A new treatment for Huntington’s disease could lie in a novel neuroprotective compound, identified as part of a multi-institutional study run out of Massachusetts General Hospital (MGH). The results of the study – which were published in the journal, Cell Chemical Biology – found that the newly-discovered compound was able to prevent neurodegeneration in both cell culture and animal models of Huntington’s disease, using two distinct mechanisms.
The compound was able to activate an antioxidant pathway controlled by the NRF2 transcription factor, and concurrently inhibit a regulatory enzyme known as SIRT2. Named after the MassGeneral Institute for Neurodegenerative Disease (MIND), the compound was called MIND4.

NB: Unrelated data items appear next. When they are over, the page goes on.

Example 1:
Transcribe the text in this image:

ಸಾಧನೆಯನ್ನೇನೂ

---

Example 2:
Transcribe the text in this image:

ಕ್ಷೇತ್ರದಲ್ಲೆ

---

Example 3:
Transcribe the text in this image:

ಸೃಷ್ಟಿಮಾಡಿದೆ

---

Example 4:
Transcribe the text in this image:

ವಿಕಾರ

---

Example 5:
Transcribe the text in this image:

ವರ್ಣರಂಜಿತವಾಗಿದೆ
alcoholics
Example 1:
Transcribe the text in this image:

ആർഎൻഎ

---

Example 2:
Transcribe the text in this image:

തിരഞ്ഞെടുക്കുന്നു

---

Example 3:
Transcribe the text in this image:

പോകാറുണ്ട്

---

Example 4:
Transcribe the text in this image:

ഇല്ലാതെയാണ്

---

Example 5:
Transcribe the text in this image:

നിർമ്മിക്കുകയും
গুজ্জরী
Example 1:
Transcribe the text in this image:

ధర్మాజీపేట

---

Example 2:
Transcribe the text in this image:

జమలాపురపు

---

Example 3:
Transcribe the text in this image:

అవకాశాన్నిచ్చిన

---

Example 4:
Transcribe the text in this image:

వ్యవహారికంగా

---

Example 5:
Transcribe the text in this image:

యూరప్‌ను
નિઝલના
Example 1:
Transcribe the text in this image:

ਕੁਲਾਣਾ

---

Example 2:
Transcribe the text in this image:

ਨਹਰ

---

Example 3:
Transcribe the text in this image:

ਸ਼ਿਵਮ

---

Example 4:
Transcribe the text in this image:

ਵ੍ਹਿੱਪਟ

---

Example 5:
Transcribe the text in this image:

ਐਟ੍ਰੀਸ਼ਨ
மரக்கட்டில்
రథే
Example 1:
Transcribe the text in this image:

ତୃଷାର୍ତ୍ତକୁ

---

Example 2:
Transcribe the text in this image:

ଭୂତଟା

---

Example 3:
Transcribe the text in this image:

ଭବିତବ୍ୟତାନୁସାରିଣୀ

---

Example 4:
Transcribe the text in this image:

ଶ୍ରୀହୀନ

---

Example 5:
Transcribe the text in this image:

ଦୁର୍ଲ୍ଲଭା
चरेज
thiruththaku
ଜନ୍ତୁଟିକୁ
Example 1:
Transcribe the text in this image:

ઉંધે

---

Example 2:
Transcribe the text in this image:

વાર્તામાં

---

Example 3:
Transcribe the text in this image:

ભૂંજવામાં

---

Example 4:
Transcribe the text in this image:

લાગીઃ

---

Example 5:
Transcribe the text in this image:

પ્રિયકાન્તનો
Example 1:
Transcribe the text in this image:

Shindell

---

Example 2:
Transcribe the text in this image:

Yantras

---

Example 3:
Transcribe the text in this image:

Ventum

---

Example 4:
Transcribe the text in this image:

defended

“Based on numerous studies, it has become evident that the pathologies of neurodegenerative diseases, including Huntington’s disease, are very complex, so targeting multiple pathways may help us achieve maximum therapeutic benefit,” said Dr. Aleksey Kazantsev, an investigator at MIND, and the senior author on the study. “The lead compound identified in the current study has two distinct mechanisms, both of which are shown to be potentially neuroprotective and which we expect will have synergistic benefits.”
Kazantsev and his team previously identified SIRT2 as a potentially important drug target for Huntington’s disease and Parkinson’s disease. Collaborating with 12 different research centers across 5 countries, Kazantsev and his colleagues began looking for a group of chemically-similar molecules – known as a scaffold – which could support more effective and selective SIRT2 inhibitors.
While MIND4 was found to be the most potent SIRT2 inhibitor, the group identified and combined a number of other similar compounds, with varying levels of SIRT2 specificity. The researchers investigated MIND4’s inhibitive effects on SIRT2 by studying gene expression in cell culture models of Huntington’s disease, compared to healthy neurons.
They found that seven pathways were highly activated by MIND4 treatment, and that these were related to NRF2-mediated oxidative stress responses. These responses were characteristic of SIRT2 inhibition, and some of the other MIND compounds – including one known as MIND4-17 – had a neuroprotective effect on cells in both Drosophila and rat brains.
“Finding that MIND4’s SIRT2 and NRF2 activities are independent of each other is a critical step for further drug development, which indicates that work to improve the potency of each activity should proceed separately,” said Kazantsev. “We still don’t know whether the neuroprotective results we observed in this study depend more on one activity or the other, but since MIND4, which produces both activities, was a better protectant than MIND4-17, which only activates NRF2, I speculate that both activities will be necessary.
“MIND4 is a great starting template for drug development, and we have promising preliminary results in two mouse models,” continued Kazantsev. “We also need to optimize the pharmacology to meet FDA requirement for a version we can test in human patients. Right now, we expect to have results regarding the mechanism behind NRF2 activation ready for submission soon.”